SPECIMEN COLLECTION AND PREPARATION
This test can be performed on either serum or plasma; it is recommended that the fresh samples should be used if possible. If this is not possible, then samples should be stored in a refrigerator at 2 to 8° C before being analyzed. For longer storage the specimens should be frozen at –20°C.
Dispense 5ul of the specimen into the location (between T line region and an end edge of the view window). The T line region must be wetted by the sample.
After 30 seconds, add 2 drops of developing buffer into each sample well.
Read the results: Torch-IgM and Torch -IgG Panel Test: 10 minutes.
INTERPRETATION OF RESULTS
Positive Result: If there is 1 rose-pink band in the control region (C), and 1 rose-pink band in the test region (T), TORCH antibody is present and the specimen is positive.
Negative Result: Absence of a color band in the test region (T) indicates the absence of any detectable TORCH antibody.
Invalid Result: If a color band does not appear in the control region "C". The sample may have been added to the wrong window, or the Test Device may have deteriorated. This specimen should be retested using a new Test Device.
LIMITATIONS OF THE PROCEDURE
Use fresh samples whenever possible, frozen and thawed samples contain particulate that can block the membrane. This slows the flow of reagents and can lead to a high background color, making the interpretation of results difficult.
Assay performance requires strict adherence to the procedure described in the insert sheet. Deviations may lead to aberrant results.

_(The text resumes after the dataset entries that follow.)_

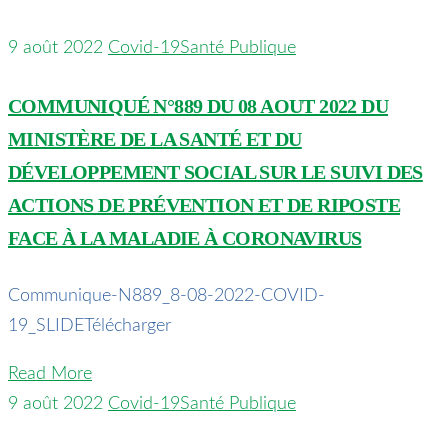
9 août 2022
Covid-19
Santé Publique
COMMUNIQUÉ N°889 DU 08 AOUT 2022 DU
MINISTÈRE DE LA SANTÉ ET DU
DÉVELOPPEMENT SOCIAL SUR LE SUIVI DES
ACTIONS DE PRÉVENTION ET DE RIPOSTE
FACE À LA MALADIE À CORONAVIRUS
Communique-N889_8-08-2022-COVID-
19_SLIDETélécharger
Read More
9 août 2022
Covid-19
Santé Publique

A repeatedly positive result in this test is presumptive evidence of the presence of antibodies in the specimen, but it does not exclude the possibility of exposure to or infection with TORCH.
False positive and negative results might be expected with a test kit. The proportions of false results will depend on the sensitivity and specificity of the test, and on the prevalence TORCH antibody in the population to be screened.
Caution should be used when interpreting the results of this test with pre-diluted samples.